Chapter 5: Computational Workflows
In order to investigate RQ3, and considering important parts of the FAIR principles are Reuse and provenance, this chapter examines in closer details how FAIR Digital Objects and RO-Crate can be used with Computational Workflows.
Section 5.1 proposes that tools in computational workflows, when wrapped as interoperable building blocks, can be considered as FAIR Digital Objects, with a use case from biomolecular simulation.
Sections 5.2 and 5.3 explore how FDOs and Research Objects can be constructed incrementally using computational workflows, with a use case from specimen digitization in natural history collections.

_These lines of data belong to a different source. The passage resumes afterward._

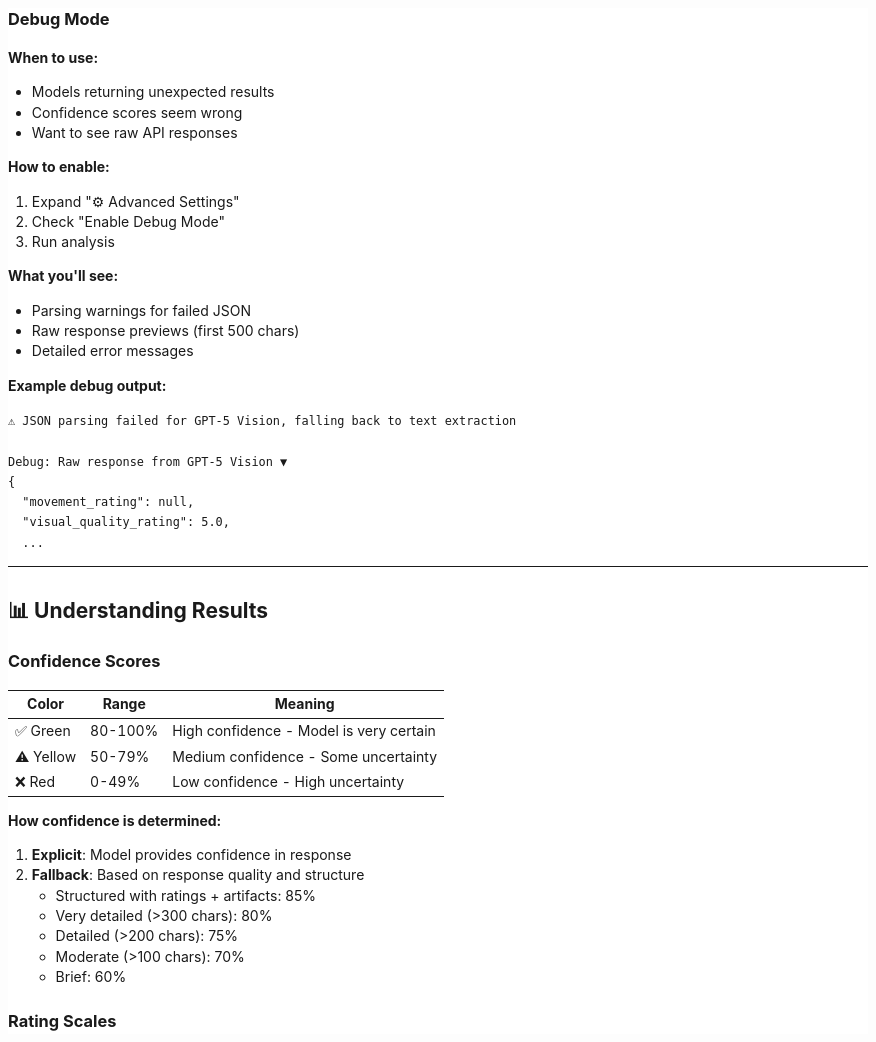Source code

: ### Debug Mode

**When to use:**
- Models returning unexpected results
- Confidence scores seem wrong
- Want to see raw API responses

**How to enable:**
1. Expand "⚙️ Advanced Settings"
2. Check "Enable Debug Mode"
3. Run analysis

**What you'll see:**
- Parsing warnings for failed JSON
- Raw response previews (first 500 chars)
- Detailed error messages

**Example debug output:**
```
⚠️ JSON parsing failed for GPT-5 Vision, falling back to text extraction

Debug: Raw response from GPT-5 Vision ▼
{
  "movement_rating": null,
  "visual_quality_rating": 5.0,
  ...
```

---

## 📊 Understanding Results

### Confidence Scores

| Color | Range | Meaning |
|-------|-------|---------|
| ✅ Green | 80-100% | High confidence - Model is very certain |
| ⚠️ Yellow | 50-79% | Medium confidence - Some uncertainty |
| ❌ Red | 0-49% | Low confidence - High uncertainty |

**How confidence is determined:**
1. **Explicit**: Model provides confidence in response
2. **Fallback**: Based on response quality and structure
   - Structured with ratings + artifacts: 85%
   - Very detailed (>300 chars): 80%
   - Detailed (>200 chars): 75%
   - Moderate (>100 chars): 70%
   - Brief: 60%

### Rating Scales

Section 5.4 presents a profile of RO-Crate to capture workflow execution provenance, with incremental granularity levels and six workflow engine implementations. Use cases include machine learning-aided tumour detection and compatibility with PROV approaches.
Supplementary materials that may assist readers of this chapter provide further details on FAIR Computational Workflows [Goble 2020], WorkflowHub [Goble 2021], Common Workflow Language [Crusoe 2022] and making a software tool workflow ready [Brack 2022a].
On the aspects of workflow provenance, recommended reading in supplementary materials covers CWLProv [Khan 2019], RO-Crate in Galaxy [De Geest 2022] and Common Provenance Model [Wittner 2020, Wittner 2023a].